## BEGIN RECORDS
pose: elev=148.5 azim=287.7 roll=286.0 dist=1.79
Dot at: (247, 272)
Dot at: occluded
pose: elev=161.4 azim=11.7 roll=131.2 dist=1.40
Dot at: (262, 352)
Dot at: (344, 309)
## END RECORDS
SET PROBLEM: Reproduce all of the records, replacing every occurrence of "pose" with "view" and leaving everything else unaltered.

EXERCISE OUTPUT:
view: elev=148.5 azim=287.7 roll=286.0 dist=1.79
Dot at: (247, 272)
Dot at: occluded
view: elev=161.4 azim=11.7 roll=131.2 dist=1.40
Dot at: (262, 352)
Dot at: (344, 309)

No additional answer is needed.